There’s a lot to complain about in this confused George Will op-ed. One could point out the limbaughesque caricature of “liberals”:

>Liberals, dolled up in love beads and bell-bottom trousers, have had another bright idea, one as fresh as other 1970s fads. Sens. Ted Kennedy and Barbara Boxer and Reps. Carolyn Maloney and Jerrold Nadler, high-octane liberals all, have asked Congress to improve the Constitution by adding the Women’s Equality Amendment, which, like the Equal Rights Amendment before it, says: “Equality of rights under the law shall not be denied or abridged by the United States or by any state on account of sex.”

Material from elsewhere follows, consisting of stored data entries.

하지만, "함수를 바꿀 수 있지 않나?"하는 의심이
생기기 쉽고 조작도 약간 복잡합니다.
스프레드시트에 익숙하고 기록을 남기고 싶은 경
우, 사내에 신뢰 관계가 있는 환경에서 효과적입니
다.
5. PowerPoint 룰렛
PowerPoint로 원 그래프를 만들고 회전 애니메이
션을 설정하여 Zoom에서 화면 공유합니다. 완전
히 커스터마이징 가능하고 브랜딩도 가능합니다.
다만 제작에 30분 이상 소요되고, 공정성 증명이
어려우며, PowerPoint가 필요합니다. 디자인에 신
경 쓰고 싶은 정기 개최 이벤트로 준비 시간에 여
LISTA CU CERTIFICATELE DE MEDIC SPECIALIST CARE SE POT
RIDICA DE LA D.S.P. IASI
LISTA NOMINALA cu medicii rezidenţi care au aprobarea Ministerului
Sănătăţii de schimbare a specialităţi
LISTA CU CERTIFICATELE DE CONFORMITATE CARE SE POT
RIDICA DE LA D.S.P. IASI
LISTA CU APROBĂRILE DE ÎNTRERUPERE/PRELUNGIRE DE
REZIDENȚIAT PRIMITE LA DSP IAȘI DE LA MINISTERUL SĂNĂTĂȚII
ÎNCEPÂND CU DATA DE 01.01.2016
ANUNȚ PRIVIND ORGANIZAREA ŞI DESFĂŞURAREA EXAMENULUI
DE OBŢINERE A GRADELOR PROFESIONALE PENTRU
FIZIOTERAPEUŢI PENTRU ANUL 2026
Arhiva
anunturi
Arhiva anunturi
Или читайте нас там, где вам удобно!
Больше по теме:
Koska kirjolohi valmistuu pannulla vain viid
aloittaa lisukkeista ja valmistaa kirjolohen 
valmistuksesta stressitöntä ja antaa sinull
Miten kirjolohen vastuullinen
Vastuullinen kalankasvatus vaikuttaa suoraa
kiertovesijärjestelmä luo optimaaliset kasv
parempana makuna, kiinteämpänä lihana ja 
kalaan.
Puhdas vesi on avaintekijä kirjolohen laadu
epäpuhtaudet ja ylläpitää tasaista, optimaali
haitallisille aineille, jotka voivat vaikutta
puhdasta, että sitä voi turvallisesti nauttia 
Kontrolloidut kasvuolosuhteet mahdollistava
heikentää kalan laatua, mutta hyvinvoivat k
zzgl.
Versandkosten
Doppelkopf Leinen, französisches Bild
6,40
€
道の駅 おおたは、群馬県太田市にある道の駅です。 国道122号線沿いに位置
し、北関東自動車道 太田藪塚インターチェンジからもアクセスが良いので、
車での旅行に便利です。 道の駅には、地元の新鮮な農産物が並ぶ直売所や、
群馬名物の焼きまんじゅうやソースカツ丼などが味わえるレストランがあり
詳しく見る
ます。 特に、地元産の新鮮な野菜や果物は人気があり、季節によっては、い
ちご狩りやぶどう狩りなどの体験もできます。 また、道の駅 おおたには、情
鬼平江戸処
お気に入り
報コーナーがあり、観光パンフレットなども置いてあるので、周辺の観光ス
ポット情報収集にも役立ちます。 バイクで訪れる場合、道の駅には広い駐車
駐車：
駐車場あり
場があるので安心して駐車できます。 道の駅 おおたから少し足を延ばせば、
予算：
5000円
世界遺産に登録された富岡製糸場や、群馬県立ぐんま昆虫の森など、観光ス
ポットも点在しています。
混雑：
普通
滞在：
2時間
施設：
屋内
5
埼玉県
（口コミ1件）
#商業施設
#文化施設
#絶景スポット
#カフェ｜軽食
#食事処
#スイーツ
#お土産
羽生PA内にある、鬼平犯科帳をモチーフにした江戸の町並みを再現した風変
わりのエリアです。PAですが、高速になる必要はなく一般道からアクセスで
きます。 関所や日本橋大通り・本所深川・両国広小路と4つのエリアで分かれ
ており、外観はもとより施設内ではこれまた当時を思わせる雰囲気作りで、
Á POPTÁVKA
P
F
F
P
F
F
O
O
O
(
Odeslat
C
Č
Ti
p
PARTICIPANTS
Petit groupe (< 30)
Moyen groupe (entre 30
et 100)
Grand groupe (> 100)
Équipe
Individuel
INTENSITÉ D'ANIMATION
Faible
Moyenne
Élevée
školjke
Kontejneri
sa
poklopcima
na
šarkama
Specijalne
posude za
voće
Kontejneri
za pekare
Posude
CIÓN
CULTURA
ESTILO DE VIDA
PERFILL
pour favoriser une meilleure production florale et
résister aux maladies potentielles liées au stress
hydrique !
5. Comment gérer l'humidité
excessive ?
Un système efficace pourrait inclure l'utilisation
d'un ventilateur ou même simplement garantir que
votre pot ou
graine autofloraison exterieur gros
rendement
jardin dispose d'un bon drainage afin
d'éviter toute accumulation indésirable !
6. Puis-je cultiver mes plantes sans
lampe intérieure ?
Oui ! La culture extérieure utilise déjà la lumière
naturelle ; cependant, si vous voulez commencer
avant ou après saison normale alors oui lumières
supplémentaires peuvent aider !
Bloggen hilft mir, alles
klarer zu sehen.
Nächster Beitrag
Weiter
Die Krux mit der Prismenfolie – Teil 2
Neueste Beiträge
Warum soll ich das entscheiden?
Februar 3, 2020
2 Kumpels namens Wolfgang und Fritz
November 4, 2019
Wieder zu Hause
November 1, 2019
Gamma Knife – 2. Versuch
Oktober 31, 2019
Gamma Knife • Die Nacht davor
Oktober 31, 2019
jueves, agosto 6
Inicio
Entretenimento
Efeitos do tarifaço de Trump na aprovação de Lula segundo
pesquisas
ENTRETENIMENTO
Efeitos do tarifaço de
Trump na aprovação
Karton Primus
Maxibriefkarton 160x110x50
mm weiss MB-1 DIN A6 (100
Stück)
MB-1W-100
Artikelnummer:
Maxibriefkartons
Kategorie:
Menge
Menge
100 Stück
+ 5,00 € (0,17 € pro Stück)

But I’d rather focus my attention on the following blaring confusion. Since Will can never be bothered to examine any of his opponents’ actual reasons for their views, he just makes them up. So he wonders why someone would need an equal rights amendment when the courts–you heard that right–found them to be a consequence of the 14th Amendment:

>March 1972 was a year after the Supreme Court cited the equal protection clause of the 14th Amendment when invalidating a law that involved discrimination on the basis of sex. And March 1972 was 10 months before the Supreme Court ruled in Roe v. Wade.

I’ve lost count of how many columns Will has written undermining that very principle of constitutional interpretation. And he finds the very principle of such litigation–i.e., the kind of litigation that clarifies the proper interpretation of the laws–odious:

>If Kennedy and like-minded legislators think that the condition of American women needs improvements, they should try to legislate them. Instead, they prefer to hope that liberal judges will regard the ERA’s language as a license to legislate. But, then, support for the amendment testifies to the supporters’ lack of confidence in their ability to persuade people to support such policies.

And someone might point out that a constitutional amendment is a form of legislation.